> The task
Check each line of the records below and collect those that include the word "KiCad".

_ _ _

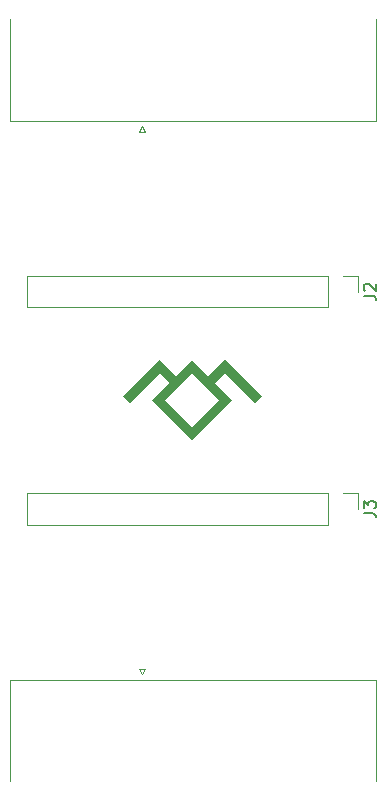
<source format=gbr>
%TF.GenerationSoftware,KiCad,Pcbnew,9.0.1*%
%TF.CreationDate,2025-07-26T11:45:23+03:00*%
%TF.ProjectId,VGA_Debug_Board,5647415f-4465-4627-9567-5f426f617264,rev?*%
%TF.SameCoordinates,Original*%
%TF.FileFunction,Legend,Top*%
%TF.FilePolarity,Positive*%
%FSLAX46Y46*%
G04 Gerber Fmt 4.6, Leading zero omitted, Abs format (unit mm)*
G04 Created by KiCad (PCBNEW 9.0.1) date 2025-07-26 11:45:23*
%MOMM*%
%LPD*%
G01*
G04 APERTURE LIST*
%ADD10C,0.150000*%
%ADD11C,0.120000*%
%ADD12C,0.000000*%
G04 APERTURE END LIST*
D10*
X165024819Y-82426446D02*
X165739104Y-82426446D01*
X165739104Y-82426446D02*
X165881961Y-82474065D01*
X165881961Y-82474065D02*
X165977200Y-82569303D01*
X165977200Y-82569303D02*
X166024819Y-82712160D01*
X166024819Y-82712160D02*
X166024819Y-82807398D01*
X165120057Y-81997874D02*
X165072438Y-81950255D01*
X165072438Y-81950255D02*
X165024819Y-81855017D01*
X165024819Y-81855017D02*
X165024819Y-81616922D01*
X165024819Y-81616922D02*
X165072438Y-81521684D01*
X165072438Y-81521684D02*
X165120057Y-81474065D01*
X165120057Y-81474065D02*
X165215295Y-81426446D01*
X165215295Y-81426446D02*
X165310533Y-81426446D01*
X165310533Y-81426446D02*
X165453390Y-81474065D01*
X165453390Y-81474065D02*
X166024819Y-82045493D01*
X166024819Y-82045493D02*
X166024819Y-81426446D01*
X165024819Y-100833333D02*
X165739104Y-100833333D01*
X165739104Y-100833333D02*
X165881961Y-100880952D01*
X165881961Y-100880952D02*
X165977200Y-100976190D01*
X165977200Y-100976190D02*
X166024819Y-101119047D01*
X166024819Y-101119047D02*
X166024819Y-101214285D01*
X165024819Y-100452380D02*
X165024819Y-99833333D01*
X165024819Y-99833333D02*
X165405771Y-100166666D01*
X165405771Y-100166666D02*
X165405771Y-100023809D01*
X165405771Y-100023809D02*
X165453390Y-99928571D01*
X165453390Y-99928571D02*
X165501009Y-99880952D01*
X165501009Y-99880952D02*
X165596247Y-99833333D01*
X165596247Y-99833333D02*
X165834342Y-99833333D01*
X165834342Y-99833333D02*
X165929580Y-99880952D01*
X165929580Y-99880952D02*
X165977200Y-99928571D01*
X165977200Y-99928571D02*
X166024819Y-100023809D01*
X166024819Y-100023809D02*
X166024819Y-100309523D01*
X166024819Y-100309523D02*
X165977200Y-100404761D01*
X165977200Y-100404761D02*
X165929580Y-100452380D01*
D11*
%TO.C,J2*%
X136510000Y-80763113D02*
X136510000Y-83423113D01*
X161970000Y-80763113D02*
X136510000Y-80763113D01*
X161970000Y-80763113D02*
X161970000Y-83423113D01*
X161970000Y-83423113D02*
X136510000Y-83423113D01*
X163240000Y-80763113D02*
X164570000Y-80763113D01*
X164570000Y-80763113D02*
X164570000Y-82093113D01*
%TO.C,J1*%
X135070000Y-67650000D02*
X135070000Y-59050000D01*
X145990000Y-68544338D02*
X146240000Y-68111325D01*
X146240000Y-68111325D02*
X146490000Y-68544338D01*
X146490000Y-68544338D02*
X145990000Y-68544338D01*
X166040000Y-59050000D02*
X166040000Y-67650000D01*
X166040000Y-67650000D02*
X135070000Y-67650000D01*
D12*
%TO.C,REF\u002A\u002A*%
G36*
X147767975Y-88982741D02*
G01*
X145212926Y-91537790D01*
X144618500Y-90943364D01*
X147173549Y-88388315D01*
X147767975Y-88982741D01*
G37*
G36*
X149125629Y-89264306D02*
G01*
X148567584Y-89822350D01*
X147153549Y-88408315D01*
X147711594Y-87850270D01*
X149125629Y-89264306D01*
G37*
G36*
X153849454Y-88408316D02*
G01*
X152435420Y-89822350D01*
X151877376Y-89264306D01*
X153291410Y-87850272D01*
X153849454Y-88408316D01*
G37*
G36*
X156381500Y-90940220D02*
G01*
X155787076Y-91534644D01*
X153232027Y-88979595D01*
X153826451Y-88385170D01*
X156381500Y-90940220D01*
G37*
G36*
X153886742Y-91257828D02*
G01*
X150494840Y-94649730D01*
X147102938Y-91257828D01*
X148206133Y-91257828D01*
X150494838Y-93546532D01*
X152783544Y-91257828D01*
X150494838Y-88969123D01*
X148206133Y-91257828D01*
X147102938Y-91257828D01*
X147102936Y-91257827D01*
X150494838Y-87865924D01*
X153886742Y-91257828D01*
G37*
D11*
%TO.C,J3*%
X136510000Y-99170000D02*
X136510000Y-101830000D01*
X161970000Y-99170000D02*
X136510000Y-99170000D01*
X161970000Y-99170000D02*
X161970000Y-101830000D01*
X161970000Y-101830000D02*
X136510000Y-101830000D01*
X163240000Y-99170000D02*
X164570000Y-99170000D01*
X164570000Y-99170000D02*
X164570000Y-100500000D01*
%TO.C,J4*%
X135070000Y-114943113D02*
X166040000Y-114943113D01*
X135070000Y-123543113D02*
X135070000Y-114943113D01*
X145990000Y-114048775D02*
X146490000Y-114048775D01*
X146240000Y-114481788D02*
X145990000Y-114048775D01*
X146490000Y-114048775D02*
X146240000Y-114481788D01*
X166040000Y-114943113D02*
X166040000Y-123543113D01*
%TD*%
M02*

</source>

_ _ _

> Response to the exercise
%TF.GenerationSoftware,KiCad,Pcbnew,9.0.1*%
G04 Created by KiCad (PCBNEW 9.0.1) date 2025-07-26 11:45:23*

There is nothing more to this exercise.